Job ::
Pull out each line in the entries below that includes the word "shopping".

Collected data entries
⟨

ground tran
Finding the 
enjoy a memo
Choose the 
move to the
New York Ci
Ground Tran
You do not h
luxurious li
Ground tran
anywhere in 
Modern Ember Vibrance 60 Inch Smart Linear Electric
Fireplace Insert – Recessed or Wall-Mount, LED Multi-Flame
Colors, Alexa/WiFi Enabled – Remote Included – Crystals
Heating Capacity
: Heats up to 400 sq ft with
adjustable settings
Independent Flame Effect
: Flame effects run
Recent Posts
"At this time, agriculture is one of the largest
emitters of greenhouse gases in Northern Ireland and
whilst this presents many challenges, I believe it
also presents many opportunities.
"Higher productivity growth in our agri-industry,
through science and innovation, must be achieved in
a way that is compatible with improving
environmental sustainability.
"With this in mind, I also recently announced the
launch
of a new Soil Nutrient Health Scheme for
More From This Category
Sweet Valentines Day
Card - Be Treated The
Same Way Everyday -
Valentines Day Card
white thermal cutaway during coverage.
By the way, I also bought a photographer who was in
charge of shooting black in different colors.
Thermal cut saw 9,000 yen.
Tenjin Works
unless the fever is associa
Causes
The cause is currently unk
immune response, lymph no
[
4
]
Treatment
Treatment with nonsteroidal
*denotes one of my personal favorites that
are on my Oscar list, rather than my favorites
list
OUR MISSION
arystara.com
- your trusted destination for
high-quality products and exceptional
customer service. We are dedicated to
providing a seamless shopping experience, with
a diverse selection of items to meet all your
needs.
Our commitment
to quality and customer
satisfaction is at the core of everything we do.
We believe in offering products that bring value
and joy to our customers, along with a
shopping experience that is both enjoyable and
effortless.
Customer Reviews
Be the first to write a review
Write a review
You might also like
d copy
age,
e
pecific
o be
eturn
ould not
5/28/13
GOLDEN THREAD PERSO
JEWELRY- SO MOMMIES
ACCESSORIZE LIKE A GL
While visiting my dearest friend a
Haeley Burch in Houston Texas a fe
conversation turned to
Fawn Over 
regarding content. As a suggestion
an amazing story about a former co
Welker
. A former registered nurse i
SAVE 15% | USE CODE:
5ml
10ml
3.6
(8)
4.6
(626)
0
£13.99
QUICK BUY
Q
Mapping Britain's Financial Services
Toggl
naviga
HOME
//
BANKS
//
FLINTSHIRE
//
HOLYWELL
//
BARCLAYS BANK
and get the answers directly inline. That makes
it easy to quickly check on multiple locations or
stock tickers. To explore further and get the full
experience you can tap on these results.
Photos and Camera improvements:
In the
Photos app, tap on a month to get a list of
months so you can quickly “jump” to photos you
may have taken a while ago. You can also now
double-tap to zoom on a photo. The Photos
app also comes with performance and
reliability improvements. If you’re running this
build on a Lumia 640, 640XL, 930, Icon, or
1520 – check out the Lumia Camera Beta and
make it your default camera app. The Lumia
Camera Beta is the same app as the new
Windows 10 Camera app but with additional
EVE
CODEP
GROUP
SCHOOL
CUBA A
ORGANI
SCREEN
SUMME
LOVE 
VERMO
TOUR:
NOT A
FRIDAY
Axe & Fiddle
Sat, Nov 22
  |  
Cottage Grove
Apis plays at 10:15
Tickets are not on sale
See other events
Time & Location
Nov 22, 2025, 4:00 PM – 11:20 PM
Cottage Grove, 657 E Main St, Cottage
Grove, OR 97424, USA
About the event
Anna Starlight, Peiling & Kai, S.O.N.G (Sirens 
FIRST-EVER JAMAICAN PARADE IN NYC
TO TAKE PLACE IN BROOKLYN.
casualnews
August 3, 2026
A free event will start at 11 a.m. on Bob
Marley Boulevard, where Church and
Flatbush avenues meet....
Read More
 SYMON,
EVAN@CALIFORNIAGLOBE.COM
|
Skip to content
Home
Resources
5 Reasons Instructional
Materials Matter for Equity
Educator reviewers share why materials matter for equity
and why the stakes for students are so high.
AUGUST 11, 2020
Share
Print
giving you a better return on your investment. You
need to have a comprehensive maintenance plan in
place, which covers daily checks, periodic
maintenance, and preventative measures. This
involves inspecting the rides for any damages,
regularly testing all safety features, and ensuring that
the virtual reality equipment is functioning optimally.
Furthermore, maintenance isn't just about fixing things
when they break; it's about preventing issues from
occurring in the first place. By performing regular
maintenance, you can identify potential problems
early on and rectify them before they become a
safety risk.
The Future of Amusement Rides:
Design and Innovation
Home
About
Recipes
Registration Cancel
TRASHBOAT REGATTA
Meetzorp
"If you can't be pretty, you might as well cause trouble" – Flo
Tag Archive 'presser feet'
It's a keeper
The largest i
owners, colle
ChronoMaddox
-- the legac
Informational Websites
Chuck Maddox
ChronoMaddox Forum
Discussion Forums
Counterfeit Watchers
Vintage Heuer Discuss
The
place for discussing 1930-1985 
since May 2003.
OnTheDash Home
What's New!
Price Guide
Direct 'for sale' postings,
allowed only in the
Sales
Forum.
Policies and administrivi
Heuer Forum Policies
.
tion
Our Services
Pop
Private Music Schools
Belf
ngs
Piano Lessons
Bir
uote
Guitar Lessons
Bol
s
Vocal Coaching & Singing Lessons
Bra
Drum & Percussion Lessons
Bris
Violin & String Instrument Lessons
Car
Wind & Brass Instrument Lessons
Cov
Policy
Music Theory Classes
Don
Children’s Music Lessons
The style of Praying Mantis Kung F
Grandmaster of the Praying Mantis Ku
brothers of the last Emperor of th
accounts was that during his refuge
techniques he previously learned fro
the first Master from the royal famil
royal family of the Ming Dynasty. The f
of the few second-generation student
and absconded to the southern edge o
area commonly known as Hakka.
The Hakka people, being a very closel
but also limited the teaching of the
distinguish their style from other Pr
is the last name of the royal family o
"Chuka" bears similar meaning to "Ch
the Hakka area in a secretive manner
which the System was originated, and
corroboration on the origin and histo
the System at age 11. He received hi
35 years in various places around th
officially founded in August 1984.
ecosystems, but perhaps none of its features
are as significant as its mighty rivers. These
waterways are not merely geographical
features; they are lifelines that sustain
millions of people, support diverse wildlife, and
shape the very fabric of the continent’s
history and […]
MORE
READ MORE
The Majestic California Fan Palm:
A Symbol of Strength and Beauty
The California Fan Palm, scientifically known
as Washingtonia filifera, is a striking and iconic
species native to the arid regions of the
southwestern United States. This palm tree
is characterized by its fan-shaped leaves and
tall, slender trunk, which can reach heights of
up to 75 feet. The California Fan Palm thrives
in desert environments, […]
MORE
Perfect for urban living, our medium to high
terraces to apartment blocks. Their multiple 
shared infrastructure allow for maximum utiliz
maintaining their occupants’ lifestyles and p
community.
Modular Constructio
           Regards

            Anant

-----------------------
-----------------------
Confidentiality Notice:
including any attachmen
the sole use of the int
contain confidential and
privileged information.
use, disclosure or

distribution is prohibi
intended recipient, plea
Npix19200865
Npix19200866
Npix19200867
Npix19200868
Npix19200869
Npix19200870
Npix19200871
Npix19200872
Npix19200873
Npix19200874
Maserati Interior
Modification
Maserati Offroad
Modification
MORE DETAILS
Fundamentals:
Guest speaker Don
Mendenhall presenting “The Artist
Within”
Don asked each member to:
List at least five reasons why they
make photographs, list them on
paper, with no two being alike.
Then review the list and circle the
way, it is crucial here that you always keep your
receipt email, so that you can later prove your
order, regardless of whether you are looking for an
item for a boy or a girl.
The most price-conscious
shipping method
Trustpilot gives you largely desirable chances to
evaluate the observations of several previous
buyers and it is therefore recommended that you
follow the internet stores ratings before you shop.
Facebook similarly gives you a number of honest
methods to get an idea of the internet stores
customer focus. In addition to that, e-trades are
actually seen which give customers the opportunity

⟩

Solution for this problem ::
providing a seamless shopping experience, with
shopping experience that is both enjoyable and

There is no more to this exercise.